* **Trecho**:
· · ·

Esporte Saúde

Do céu ao Inferno, como a saúde mental importa na vida de um atleta

O tópico é parte integral para o sucesso de um atleta de alto rendimento

No universo altamente competitivo do esporte, no qual talento e conquistas são aclamados desde os primeiros passos, uma linha tênue separa o sucesso do fracasso. A avaliação de um atleta vai muito além de seu comportamento dentro de campos e quadras: estende-se ao seu comportamento fora dos holofotes e do ambiente trabalho. Recentemente, dois casos chocaram o mundo esportivo e provocaram reflexões sobre o comportamento e equilíbrio emocional. O jogador do Manchester United e da Seleção Brasileira, Antony, de 24 anos, foi acusado de agressão por sua ex-namorada Gabriela Cavallin, de 23 anos. Paralelamente, o astro da NBA, Ja Morant, de 24 anos, foi suspenso após uso indevido de armas de fogo nas suas redes sociais e em ambiente de trabalho, ferindo as regras de comportamento da liga.

O cuidado com a saúde mental é necessário em qualquer ambiente de trabalho e muitas pessoas já buscam uma ajuda psicológica para lidar com os desafios e os problemas da vida. No meio do esporte, em especial no futebol essa aceitação por parte de grandes lideranças como dirigentes, técnicos e grandes figuras do elenco ainda é vista como fragilidade e inaptidão para decisões no campo de jogo. Um erro cometido por grandes equipes do futebol brasileiro como Corinthians, Flamengo, Vasco e tantas outras.

Em contrapartida, há casos positivos, como o elenco do Fluminense, que conta com auxílio da psicóloga Emilly Gonçalves desde 2007. Formada pela Universidade Veiga de Almeida desde 2009, ela chegou ao elenco profissional em 2018 e atua no meio do futebol. Após o título da Libertadores, os jogadores comemoraram junto com a psicóloga a grande conquista, em especial o atleta John Arias, que proferiu palavras de gratidão e reconhecimento para a psicóloga.

“Obrigado por tudo! Você me fez o que eu sou hoje”, disse Arias após o título da Libertadores.

A cena repercutiu bastante após a final da Libertadores em novembro de 2023.

No campo da psicologia, diversos estudos são realizados para compreender a mente de um jogador de alto rendimento. A saúde mental de um atleta é investigada em momentos cruciais de sua carreira, como em conquistas de títulos, mas também em derrotas e frustações, como gols perdidos e fases ruins. O estudante de Psicologia, Guilherme Rente Rodrigues, de 23 anos, teve o seu TCC recém aprovado sobre o estudo da Psicologia no Esporte. Ao lado de Victor Gomes, de 23 anos, a dupla mergulhou a fundo na busca por compreender determinados comportamentos e situações, como a pressão por resultados, frustações, vitórias e o extracampo, já citado nos casos de Antony e Ja Morant.

· · ·

* **Linhas**:
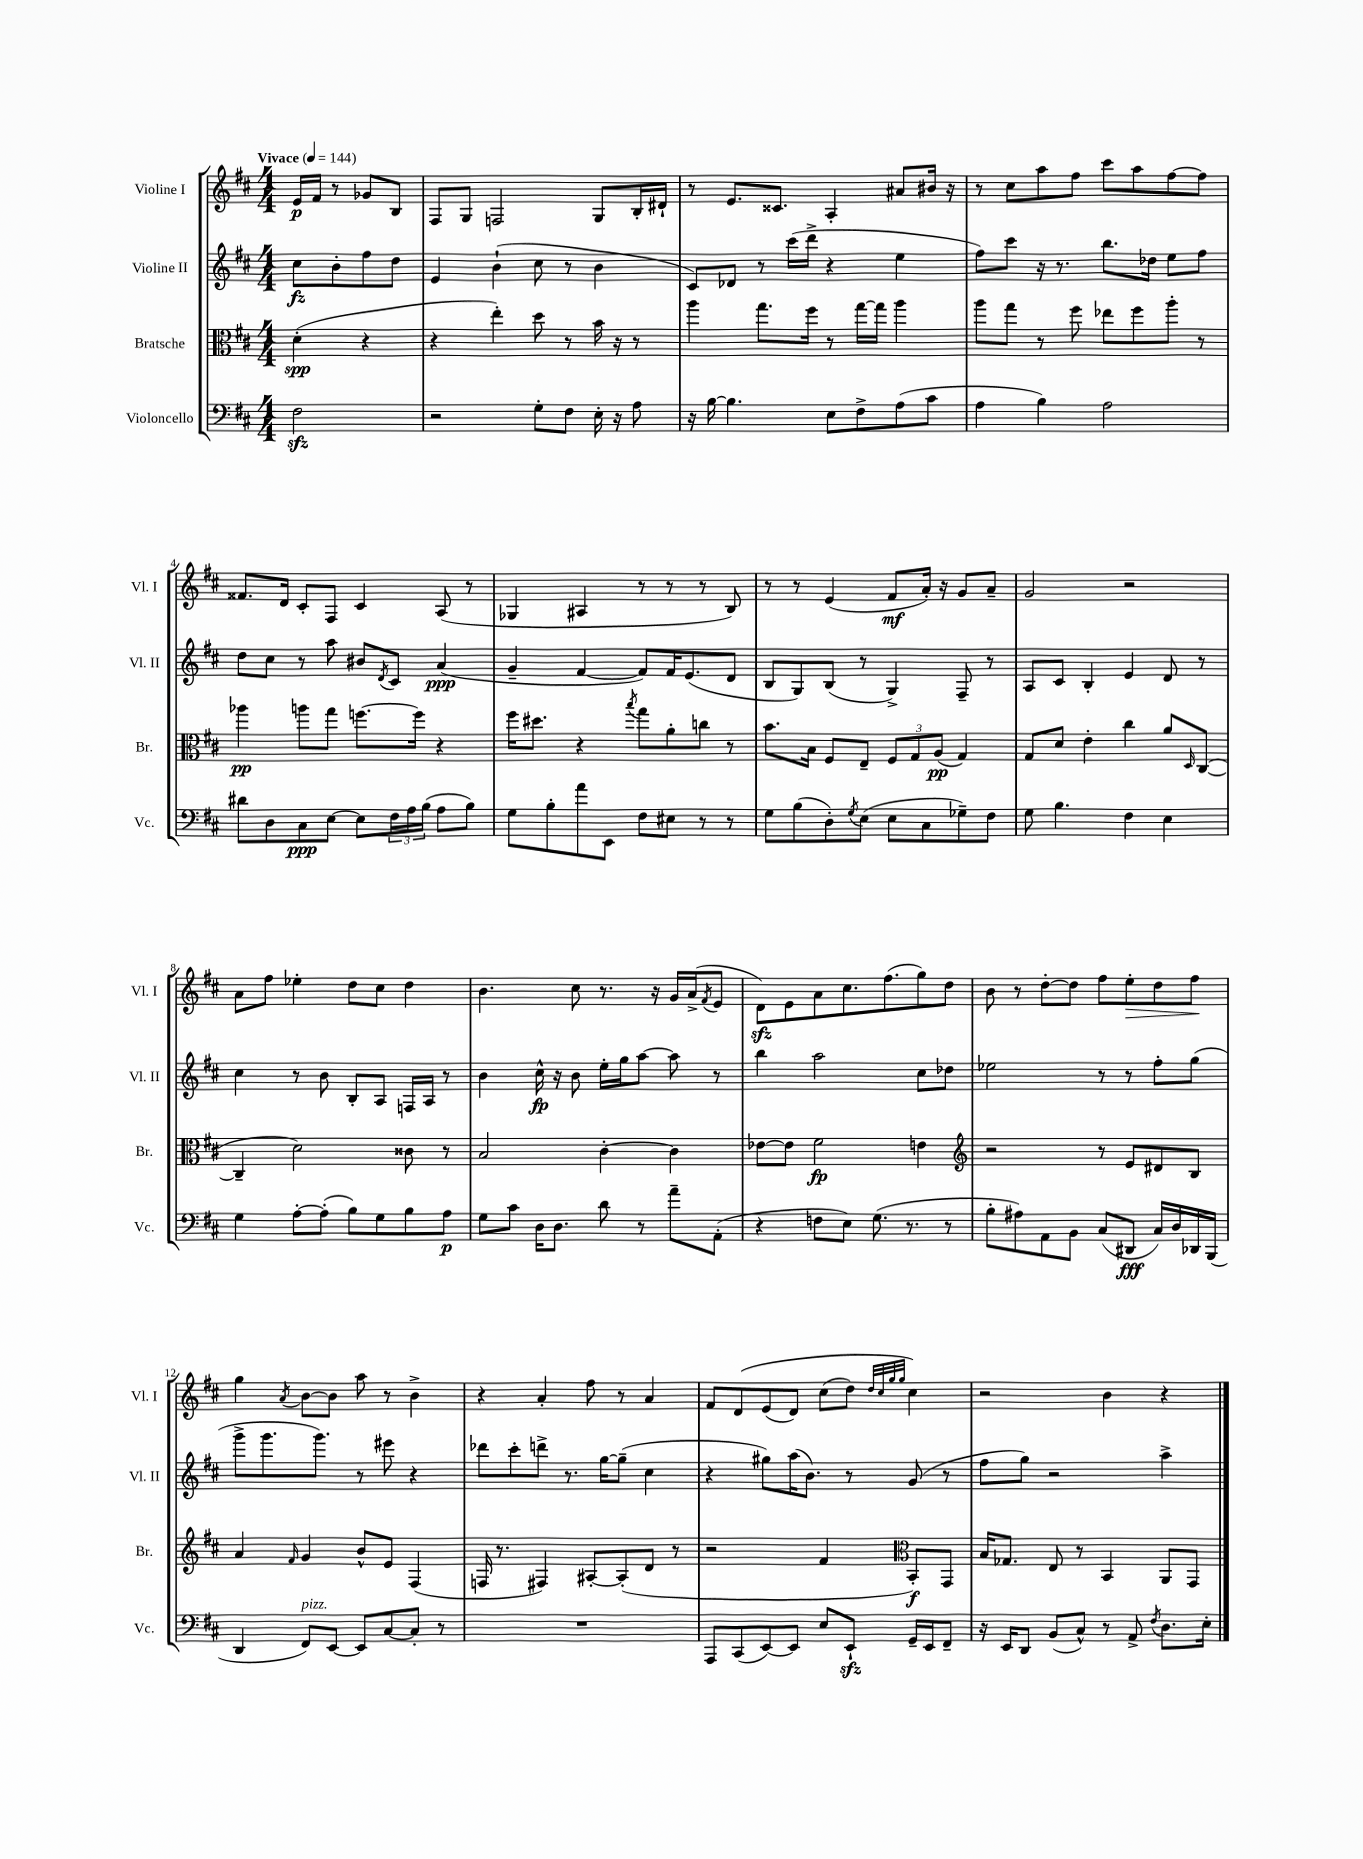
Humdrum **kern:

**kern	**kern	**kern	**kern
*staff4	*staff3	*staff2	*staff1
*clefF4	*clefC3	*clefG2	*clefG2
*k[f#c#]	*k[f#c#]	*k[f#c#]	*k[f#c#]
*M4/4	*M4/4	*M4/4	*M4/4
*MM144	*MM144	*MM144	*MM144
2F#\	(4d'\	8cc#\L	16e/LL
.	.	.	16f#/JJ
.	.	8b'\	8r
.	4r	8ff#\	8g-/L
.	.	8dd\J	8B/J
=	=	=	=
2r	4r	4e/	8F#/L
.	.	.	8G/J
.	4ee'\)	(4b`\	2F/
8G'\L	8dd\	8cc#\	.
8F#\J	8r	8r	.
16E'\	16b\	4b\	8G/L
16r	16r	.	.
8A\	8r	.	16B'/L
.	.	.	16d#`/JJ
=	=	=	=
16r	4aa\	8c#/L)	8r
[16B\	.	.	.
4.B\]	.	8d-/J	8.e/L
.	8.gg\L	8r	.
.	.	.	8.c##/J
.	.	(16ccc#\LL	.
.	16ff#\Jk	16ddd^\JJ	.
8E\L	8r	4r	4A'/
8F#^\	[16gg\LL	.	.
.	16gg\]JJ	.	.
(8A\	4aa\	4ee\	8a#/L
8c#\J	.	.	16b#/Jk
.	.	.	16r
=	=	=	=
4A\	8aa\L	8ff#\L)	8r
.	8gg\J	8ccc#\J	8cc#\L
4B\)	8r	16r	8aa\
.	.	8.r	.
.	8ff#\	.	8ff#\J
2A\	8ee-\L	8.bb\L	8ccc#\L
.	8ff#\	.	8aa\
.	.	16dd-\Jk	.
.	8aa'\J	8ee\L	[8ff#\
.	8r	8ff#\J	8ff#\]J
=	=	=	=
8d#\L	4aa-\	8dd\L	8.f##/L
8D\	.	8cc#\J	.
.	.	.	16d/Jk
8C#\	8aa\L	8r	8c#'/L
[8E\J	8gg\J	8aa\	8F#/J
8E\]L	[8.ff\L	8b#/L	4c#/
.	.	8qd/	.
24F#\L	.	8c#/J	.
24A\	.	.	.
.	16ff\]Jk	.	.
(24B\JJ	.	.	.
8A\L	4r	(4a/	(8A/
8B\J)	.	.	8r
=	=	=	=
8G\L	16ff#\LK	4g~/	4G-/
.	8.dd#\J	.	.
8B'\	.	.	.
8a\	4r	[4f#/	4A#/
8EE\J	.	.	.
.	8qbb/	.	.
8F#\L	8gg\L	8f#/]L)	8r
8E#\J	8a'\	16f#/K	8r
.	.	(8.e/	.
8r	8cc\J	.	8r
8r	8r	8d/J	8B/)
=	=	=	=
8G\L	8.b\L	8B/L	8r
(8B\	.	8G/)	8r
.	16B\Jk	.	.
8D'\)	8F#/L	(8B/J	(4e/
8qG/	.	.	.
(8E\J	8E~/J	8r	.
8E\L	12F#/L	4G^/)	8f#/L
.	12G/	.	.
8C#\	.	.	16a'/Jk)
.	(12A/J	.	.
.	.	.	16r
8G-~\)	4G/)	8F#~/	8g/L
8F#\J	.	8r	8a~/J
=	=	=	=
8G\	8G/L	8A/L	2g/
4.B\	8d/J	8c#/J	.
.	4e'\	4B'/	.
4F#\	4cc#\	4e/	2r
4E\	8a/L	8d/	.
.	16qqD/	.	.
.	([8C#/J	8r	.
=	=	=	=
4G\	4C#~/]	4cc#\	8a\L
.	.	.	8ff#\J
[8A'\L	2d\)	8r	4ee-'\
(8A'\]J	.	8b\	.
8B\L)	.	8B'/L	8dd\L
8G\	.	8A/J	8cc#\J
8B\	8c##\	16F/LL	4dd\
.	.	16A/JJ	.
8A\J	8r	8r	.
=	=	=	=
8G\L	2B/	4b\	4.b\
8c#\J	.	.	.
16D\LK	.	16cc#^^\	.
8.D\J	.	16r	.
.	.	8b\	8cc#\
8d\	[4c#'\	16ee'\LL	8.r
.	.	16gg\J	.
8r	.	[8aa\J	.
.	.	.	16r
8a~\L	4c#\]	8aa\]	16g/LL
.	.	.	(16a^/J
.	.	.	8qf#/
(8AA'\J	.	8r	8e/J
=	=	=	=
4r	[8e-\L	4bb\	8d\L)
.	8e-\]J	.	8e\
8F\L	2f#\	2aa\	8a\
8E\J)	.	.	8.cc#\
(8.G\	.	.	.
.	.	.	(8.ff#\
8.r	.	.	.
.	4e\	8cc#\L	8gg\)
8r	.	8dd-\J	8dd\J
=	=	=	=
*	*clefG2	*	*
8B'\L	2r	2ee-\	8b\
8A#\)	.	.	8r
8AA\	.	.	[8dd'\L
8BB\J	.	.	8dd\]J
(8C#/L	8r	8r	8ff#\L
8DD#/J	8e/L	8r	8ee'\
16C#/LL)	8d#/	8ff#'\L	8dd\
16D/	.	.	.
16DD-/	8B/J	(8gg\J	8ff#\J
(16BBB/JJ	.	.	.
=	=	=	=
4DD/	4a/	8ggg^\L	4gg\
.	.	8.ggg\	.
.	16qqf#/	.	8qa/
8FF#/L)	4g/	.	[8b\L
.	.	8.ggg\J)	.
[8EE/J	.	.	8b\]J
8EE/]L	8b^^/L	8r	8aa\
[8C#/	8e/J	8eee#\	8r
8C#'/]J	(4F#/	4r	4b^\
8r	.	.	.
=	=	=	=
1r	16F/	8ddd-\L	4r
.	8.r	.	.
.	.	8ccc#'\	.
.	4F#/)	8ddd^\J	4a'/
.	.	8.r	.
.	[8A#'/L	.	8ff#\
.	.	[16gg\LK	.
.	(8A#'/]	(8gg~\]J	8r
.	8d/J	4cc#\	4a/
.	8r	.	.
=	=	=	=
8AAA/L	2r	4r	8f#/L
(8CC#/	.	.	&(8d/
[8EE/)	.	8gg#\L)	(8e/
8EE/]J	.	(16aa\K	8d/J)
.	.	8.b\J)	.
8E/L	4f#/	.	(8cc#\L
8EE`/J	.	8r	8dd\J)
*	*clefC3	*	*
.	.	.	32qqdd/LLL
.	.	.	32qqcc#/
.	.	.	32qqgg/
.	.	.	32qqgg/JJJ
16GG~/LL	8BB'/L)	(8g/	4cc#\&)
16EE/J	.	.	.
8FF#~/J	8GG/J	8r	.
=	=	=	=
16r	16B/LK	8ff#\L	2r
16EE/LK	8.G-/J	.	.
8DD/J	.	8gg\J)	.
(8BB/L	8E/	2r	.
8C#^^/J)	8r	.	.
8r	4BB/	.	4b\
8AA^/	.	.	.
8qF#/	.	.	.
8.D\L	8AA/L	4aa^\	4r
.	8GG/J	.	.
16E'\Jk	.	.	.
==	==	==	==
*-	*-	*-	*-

· · ·

* **Tarefa a realizar**:
Relacione todas as pessoas cuja idade é informada no texto sobre saúde mental de atletas, indicando a idade de cada uma. Os registros são dispensáveis para o que se pede.

* **Resposta à tarefa**:
- Antony: 24 anos
- Gabriela Cavallin: 23 anos
- Ja Morant: 24 anos
- Guilherme Rente Rodrigues: 23 anos
- Victor Gomes: 23 anos